Le dernier maître du chaabi, Cheikh El-Hasnaoui, est décédé samedi dernier, à l’âge de 92 ans, à l’île de la Réunion. Il avait arrêté sa carrière musicale en 1968 mais son oeuvre continue de dominer la musique algérienne. Retour sur un artiste cultivant le secret.
La voix rocailleuse de Cheikh El-Hasnaoui s’est éteinte samedi dernier à l’île de la Réunion. L’artiste kabyle est parti comme il avait vécu : dans la discrétion. Cheikh El-Hasnaoui, Mohamed Khelouati pour l’état civil, avait arrêté de composer des chansons depuis 34 ans. Pourtant, il demeurait la grande référence du chaabi. Un symbole aussi de l’Algérie réconciliée avec ses identités. Alternant l’arabe dialectal et le kabyle, l’auteur de » La Maison Blanche » s’illustre dès les années 30 en créant son courant musical, un style reconnaissable à sa cascade de voix grave, au son lancinant du banjo et à ses textes douloureux. A cause d’un amour malheureux, il s’exile en France dès 1937. N’ayant pas pu épouser sa bien-aimée Fadhma, il décide de ne plus remettre les pieds chez lui du vivant de cette dernière.
L’exil, la vie et la mort
De Matoub Lounès à Aït Menguellet, tous les chanteurs kabyles se sont inspirés de la discographie de Cheikh El-Hasnaoui, pour sa musique ou sa thématique. L’exil a joué un rôle majeur dans la vie de l’artiste, quelques fois fait de souffrances mais souvent source de création.

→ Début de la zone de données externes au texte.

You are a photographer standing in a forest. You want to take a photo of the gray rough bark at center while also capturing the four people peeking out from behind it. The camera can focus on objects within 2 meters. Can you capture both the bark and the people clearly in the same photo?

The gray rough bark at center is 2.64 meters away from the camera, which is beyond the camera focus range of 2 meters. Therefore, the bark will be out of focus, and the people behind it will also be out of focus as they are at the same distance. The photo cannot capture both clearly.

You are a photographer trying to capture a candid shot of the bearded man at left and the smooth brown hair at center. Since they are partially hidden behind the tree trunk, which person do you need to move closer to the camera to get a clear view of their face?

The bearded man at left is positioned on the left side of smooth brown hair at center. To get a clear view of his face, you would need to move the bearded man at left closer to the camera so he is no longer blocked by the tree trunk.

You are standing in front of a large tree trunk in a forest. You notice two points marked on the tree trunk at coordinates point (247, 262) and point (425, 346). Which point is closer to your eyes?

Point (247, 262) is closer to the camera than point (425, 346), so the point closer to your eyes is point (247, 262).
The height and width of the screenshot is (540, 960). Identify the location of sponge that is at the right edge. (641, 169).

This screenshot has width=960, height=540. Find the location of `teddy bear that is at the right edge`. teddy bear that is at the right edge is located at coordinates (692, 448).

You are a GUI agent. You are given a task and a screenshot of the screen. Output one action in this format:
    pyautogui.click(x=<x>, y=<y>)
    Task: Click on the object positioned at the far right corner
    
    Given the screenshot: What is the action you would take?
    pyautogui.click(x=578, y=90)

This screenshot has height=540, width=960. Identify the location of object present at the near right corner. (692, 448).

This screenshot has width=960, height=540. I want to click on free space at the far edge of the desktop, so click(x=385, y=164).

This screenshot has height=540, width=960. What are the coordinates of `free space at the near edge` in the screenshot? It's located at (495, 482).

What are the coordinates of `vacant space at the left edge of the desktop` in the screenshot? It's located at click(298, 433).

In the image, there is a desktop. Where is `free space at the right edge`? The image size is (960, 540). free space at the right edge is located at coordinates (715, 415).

« Son exil a servi l’Algérie en exprimant dans le contexte des plus grands bouleversements socio-économiques du XXe siècle, la sensibilité de ses compatriotes dans ce qu’elle a de vrai et de tragique », estime son biographe Rachid Mokhtari. Son parcours atypique qui l’a mené de sa profonde Kabylie à l’Océan indien a crée autour de lui une aura de mystère. Très engagé durant la guerre d’indépendance- il avait refusé de composer des chansons alors que ses compatriotes avaient pris les armes- il a quitté définitivement la scène artistique quelques années après 1962.
En partageant sa solitude avec les étoiles ( » Ya noudjoum el lil « ), en se demandant où ses pas le menaient ( » Sani sani « ), en pleurant son amour ( » Nadia « , » Fadhma « ) ou en maudissant l’exil ( » Lghrova « ), Cheikh El-Hasnaoui a toujours su trouver les justes mots et notes. Dans ses dernières compositions, très en avance sur son temps, il intègre des airs sud-américains dans des morceaux chaabi, réputés inaccessibles pour des oreilles profanes. Le grand maître est parti samedi dernier.